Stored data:
----------
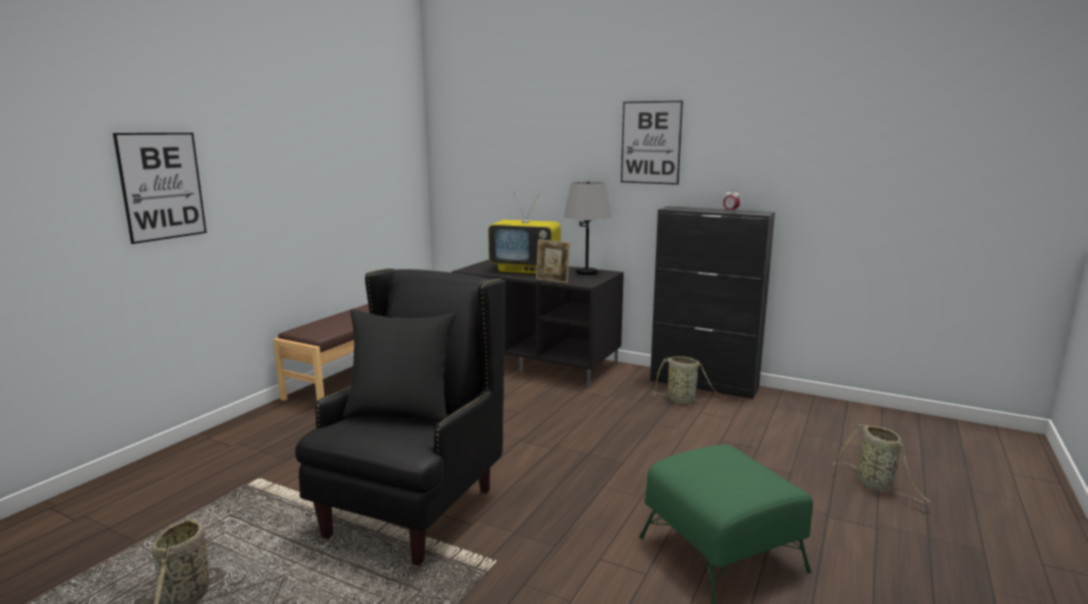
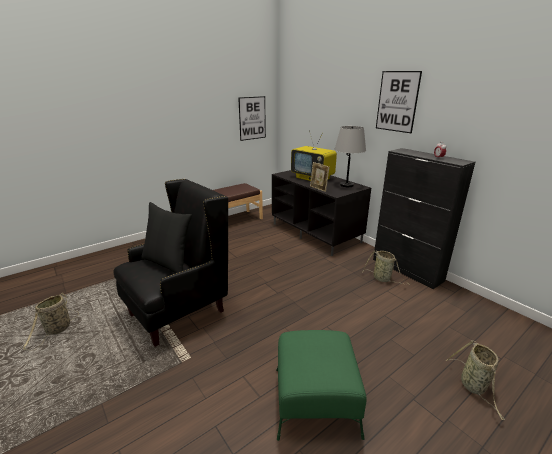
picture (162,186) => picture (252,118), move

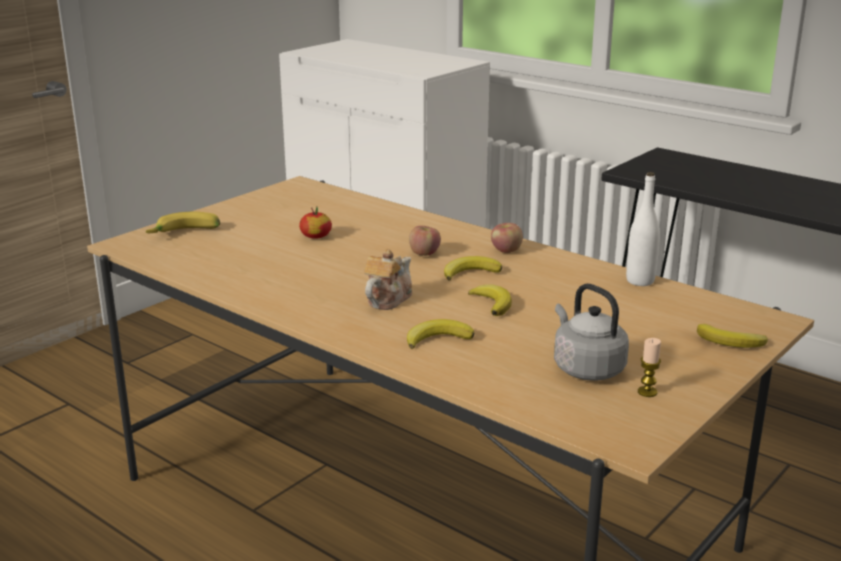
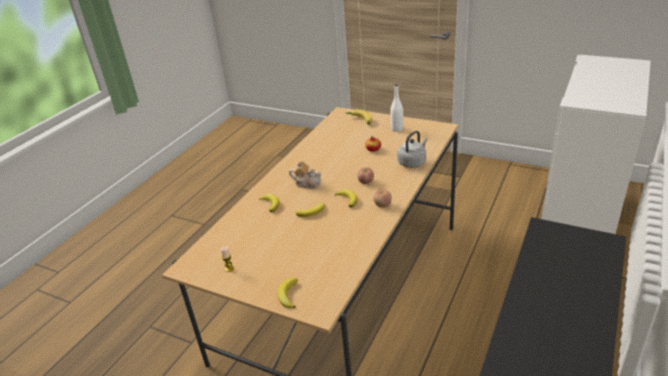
bottle/white (640,281) => bottle/white (397,129), move
kettle/grey (586,368) => kettle/grey (412,162), move

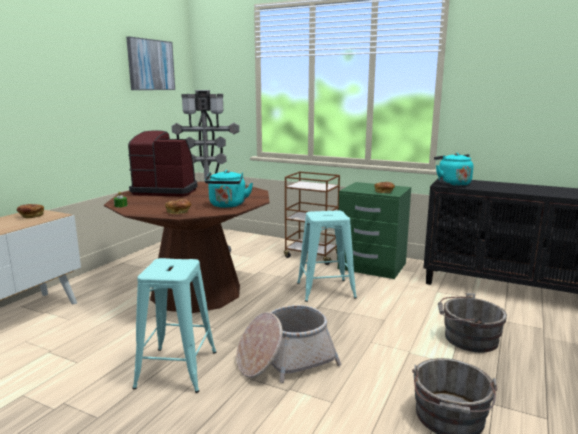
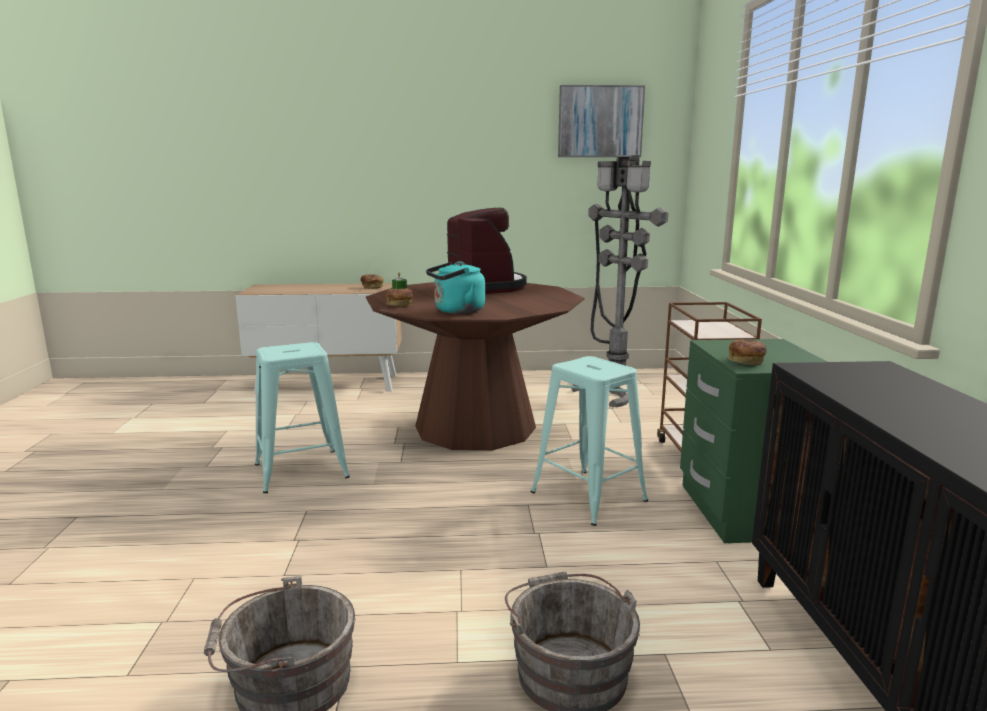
kettle/turquoise (452,183) => nothing
basket (285,360) => nothing

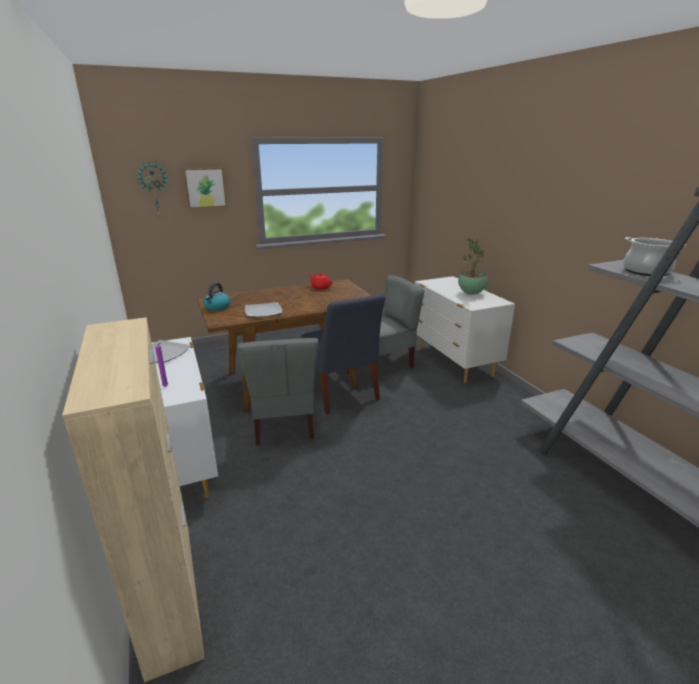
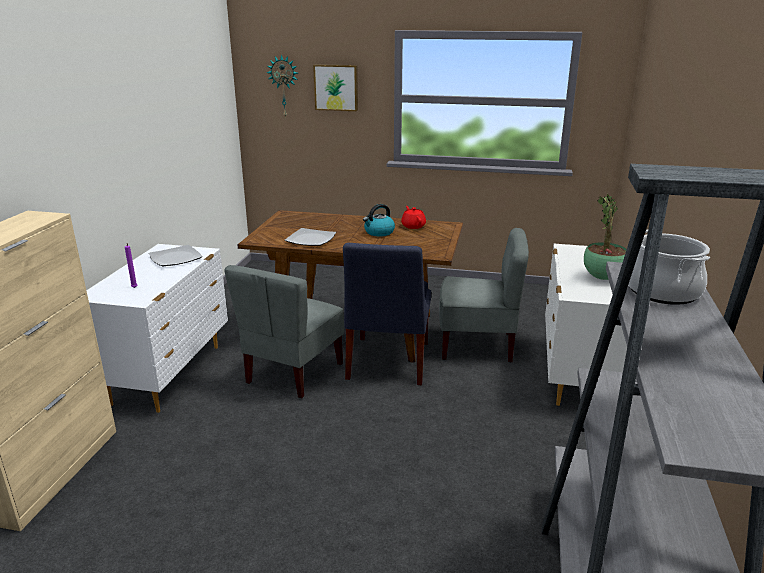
kettle (217,307) => kettle (379,232), move

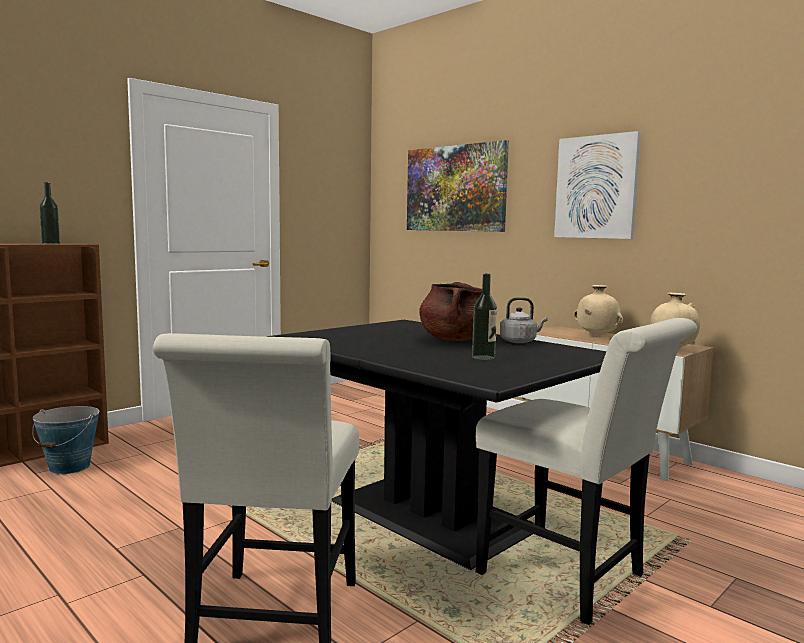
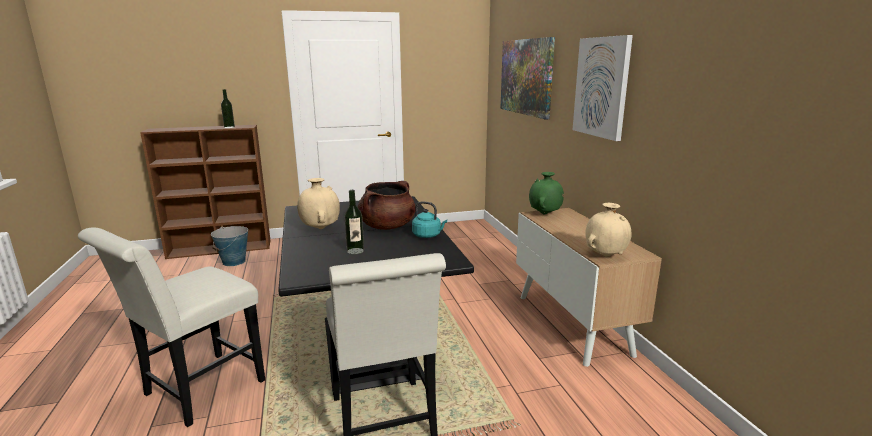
vase/beige (596,336) => vase/beige (320,229), move
kettle/grey (520,341) => kettle/turquoise (428,235)
nothing => vase/green (545,214)

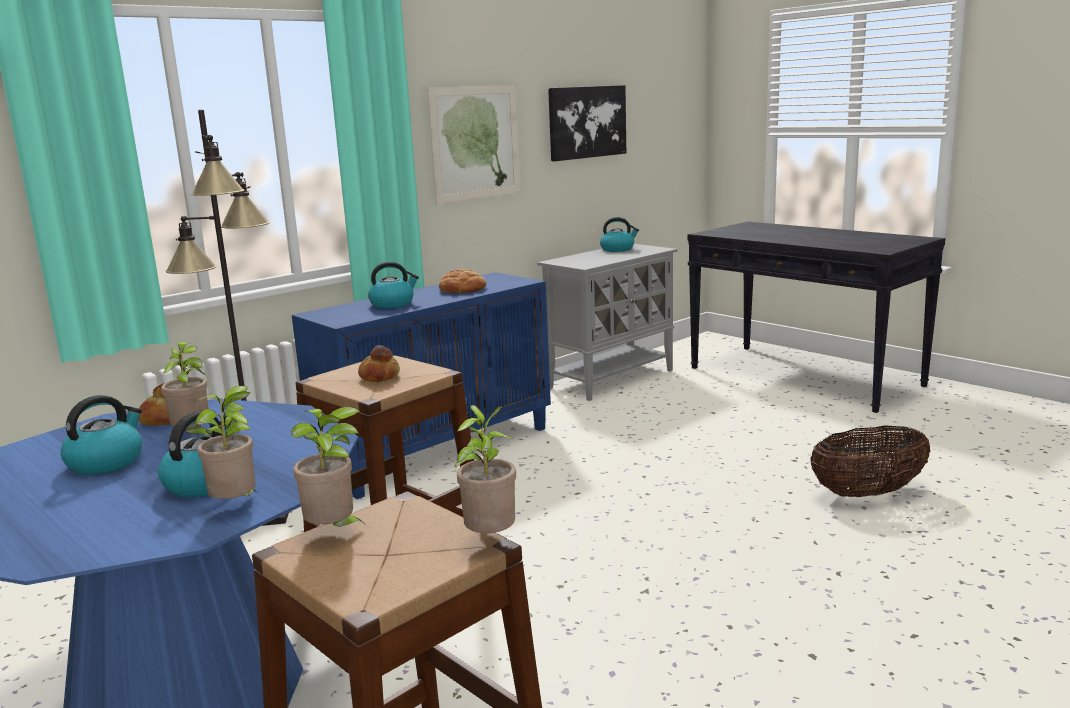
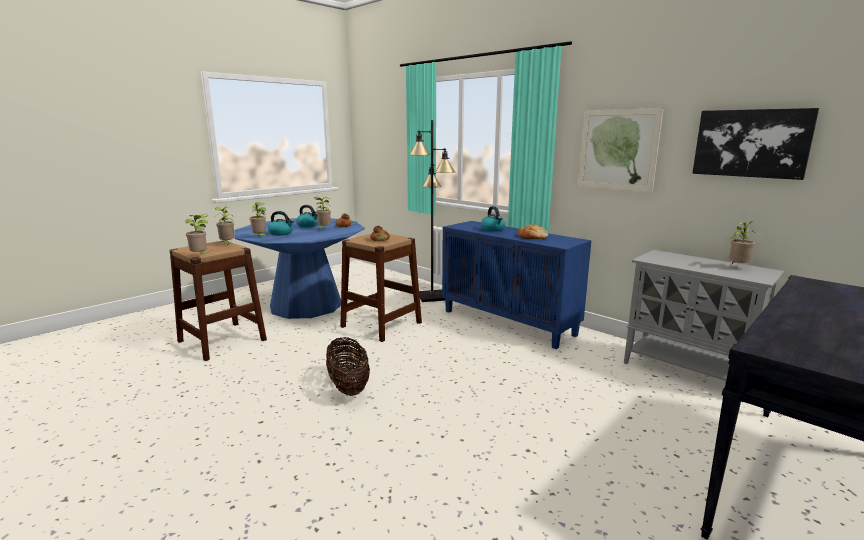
kettle (618,249) => potted plant (737,267)
basket (868,493) => basket (348,387), move

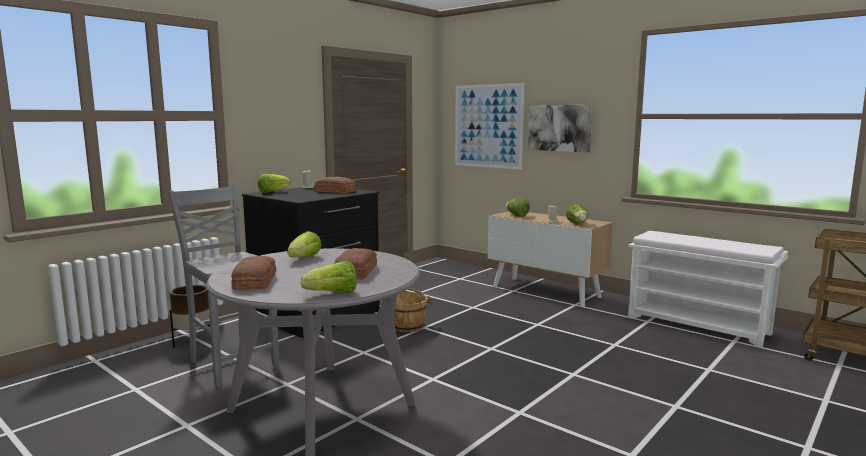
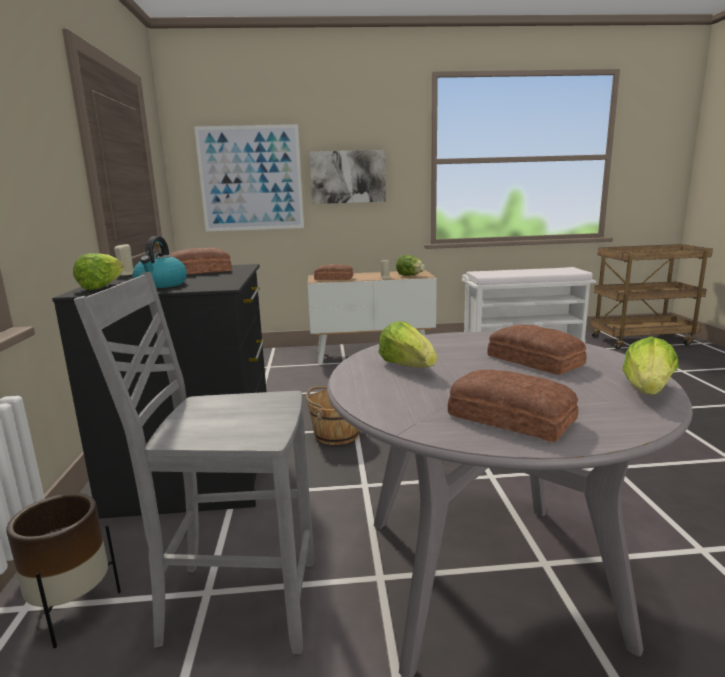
lettuce (516,215) => bread (334,278)
nothing => kettle (161,285)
----------
How to complete this task:
Go through the lines above. Select every one that has the string "move".

Task answer:
picture (162,186) => picture (252,118), move
bottle/white (640,281) => bottle/white (397,129), move
kettle/grey (586,368) => kettle/grey (412,162), move
kettle (217,307) => kettle (379,232), move
vase/beige (596,336) => vase/beige (320,229), move
basket (868,493) => basket (348,387), move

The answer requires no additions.